▶ _EXERCISE OBJECTIVE_
Return every line of the records below word for word, changing nothing.
## start RECORDS FOR THE TASK
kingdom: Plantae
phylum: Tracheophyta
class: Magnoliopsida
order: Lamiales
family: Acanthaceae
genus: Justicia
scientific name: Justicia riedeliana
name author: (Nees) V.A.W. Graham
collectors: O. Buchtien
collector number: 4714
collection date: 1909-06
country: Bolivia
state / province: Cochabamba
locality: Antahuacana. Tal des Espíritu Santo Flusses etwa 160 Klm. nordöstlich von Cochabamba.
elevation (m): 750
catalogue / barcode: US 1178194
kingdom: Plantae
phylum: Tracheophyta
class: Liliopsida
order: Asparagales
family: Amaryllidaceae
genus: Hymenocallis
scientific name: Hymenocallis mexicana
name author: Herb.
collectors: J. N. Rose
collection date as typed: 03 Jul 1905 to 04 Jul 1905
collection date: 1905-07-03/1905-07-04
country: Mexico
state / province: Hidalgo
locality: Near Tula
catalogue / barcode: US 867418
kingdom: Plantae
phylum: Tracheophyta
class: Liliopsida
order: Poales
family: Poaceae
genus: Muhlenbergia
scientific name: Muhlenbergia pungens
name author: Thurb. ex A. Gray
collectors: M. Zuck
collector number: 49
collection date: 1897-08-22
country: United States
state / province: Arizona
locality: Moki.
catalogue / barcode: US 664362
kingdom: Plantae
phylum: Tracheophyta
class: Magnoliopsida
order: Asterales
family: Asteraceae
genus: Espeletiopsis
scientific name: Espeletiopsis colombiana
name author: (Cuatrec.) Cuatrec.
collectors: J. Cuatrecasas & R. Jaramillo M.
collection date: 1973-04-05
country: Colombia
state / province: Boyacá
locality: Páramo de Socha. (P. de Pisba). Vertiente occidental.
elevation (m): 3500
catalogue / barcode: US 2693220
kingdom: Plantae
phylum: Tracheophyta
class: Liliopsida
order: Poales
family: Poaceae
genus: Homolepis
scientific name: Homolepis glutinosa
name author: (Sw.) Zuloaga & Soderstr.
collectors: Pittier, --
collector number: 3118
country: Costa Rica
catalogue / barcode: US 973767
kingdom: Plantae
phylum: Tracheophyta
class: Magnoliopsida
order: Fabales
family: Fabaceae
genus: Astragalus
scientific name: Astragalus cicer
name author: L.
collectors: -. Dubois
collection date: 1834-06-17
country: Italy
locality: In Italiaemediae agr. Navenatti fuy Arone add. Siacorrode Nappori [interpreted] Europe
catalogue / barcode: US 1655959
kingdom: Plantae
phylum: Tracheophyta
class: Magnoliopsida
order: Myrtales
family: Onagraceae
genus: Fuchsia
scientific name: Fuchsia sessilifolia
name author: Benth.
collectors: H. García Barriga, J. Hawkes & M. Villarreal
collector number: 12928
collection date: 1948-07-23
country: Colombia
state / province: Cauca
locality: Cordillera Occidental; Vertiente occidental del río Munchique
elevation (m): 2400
## end RECORDS FOR THE TASK
▶ _OUTPUT OF THE EXERCISE_
kingdom: Plantae
phylum: Tracheophyta
class: Magnoliopsida
order: Lamiales
family: Acanthaceae
genus: Justicia
scientific name: Justicia riedeliana
name author: (Nees) V.A.W. Graham
collectors: O. Buchtien
collector number: 4714
collection date: 1909-06
country: Bolivia
state / province: Cochabamba
locality: Antahuacana. Tal des Espíritu Santo Flusses etwa 160 Klm. nordöstlich von Cochabamba.
elevation (m): 750
catalogue / barcode: US 1178194
kingdom: Plantae
phylum: Tracheophyta
class: Liliopsida
order: Asparagales
family: Amaryllidaceae
genus: Hymenocallis
scientific name: Hymenocallis mexicana
name author: Herb.
collectors: J. N. Rose
collection date as typed: 03 Jul 1905 to 04 Jul 1905
collection date: 1905-07-03/1905-07-04
country: Mexico
state / province: Hidalgo
locality: Near Tula
catalogue / barcode: US 867418
kingdom: Plantae
phylum: Tracheophyta
class: Liliopsida
order: Poales
family: Poaceae
genus: Muhlenbergia
scientific name: Muhlenbergia pungens
name author: Thurb. ex A. Gray
collectors: M. Zuck
collector number: 49
collection date: 1897-08-22
country: United States
state / province: Arizona
locality: Moki.
catalogue / barcode: US 664362
kingdom: Plantae
phylum: Tracheophyta
class: Magnoliopsida
order: Asterales
family: Asteraceae
genus: Espeletiopsis
scientific name: Espeletiopsis colombiana
name author: (Cuatrec.) Cuatrec.
collectors: J. Cuatrecasas & R. Jaramillo M.
collection date: 1973-04-05
country: Colombia
state / province: Boyacá
locality: Páramo de Socha. (P. de Pisba). Vertiente occidental.
elevation (m): 3500
catalogue / barcode: US 2693220
kingdom: Plantae
phylum: Tracheophyta
class: Liliopsida
order: Poales
family: Poaceae
genus: Homolepis
scientific name: Homolepis glutinosa
name author: (Sw.) Zuloaga & Soderstr.
collectors: Pittier, --
collector number: 3118
country: Costa Rica
catalogue / barcode: US 973767
kingdom: Plantae
phylum: Tracheophyta
class: Magnoliopsida
order: Fabales
family: Fabaceae
genus: Astragalus
scientific name: Astragalus cicer
name author: L.
collectors: -. Dubois
collection date: 1834-06-17
country: Italy
locality: In Italiaemediae agr. Navenatti fuy Arone add. Siacorrode Nappori [interpreted] Europe
catalogue / barcode: US 1655959
kingdom: Plantae
phylum: Tracheophyta
class: Magnoliopsida
order: Myrtales
family: Onagraceae
genus: Fuchsia
scientific name: Fuchsia sessilifolia
name author: Benth.
collectors: H. García Barriga, J. Hawkes & M. Villarreal
collector number: 12928
collection date: 1948-07-23
country: Colombia
state / province: Cauca
locality: Cordillera Occidental; Vertiente occidental del río Munchique
elevation (m): 2400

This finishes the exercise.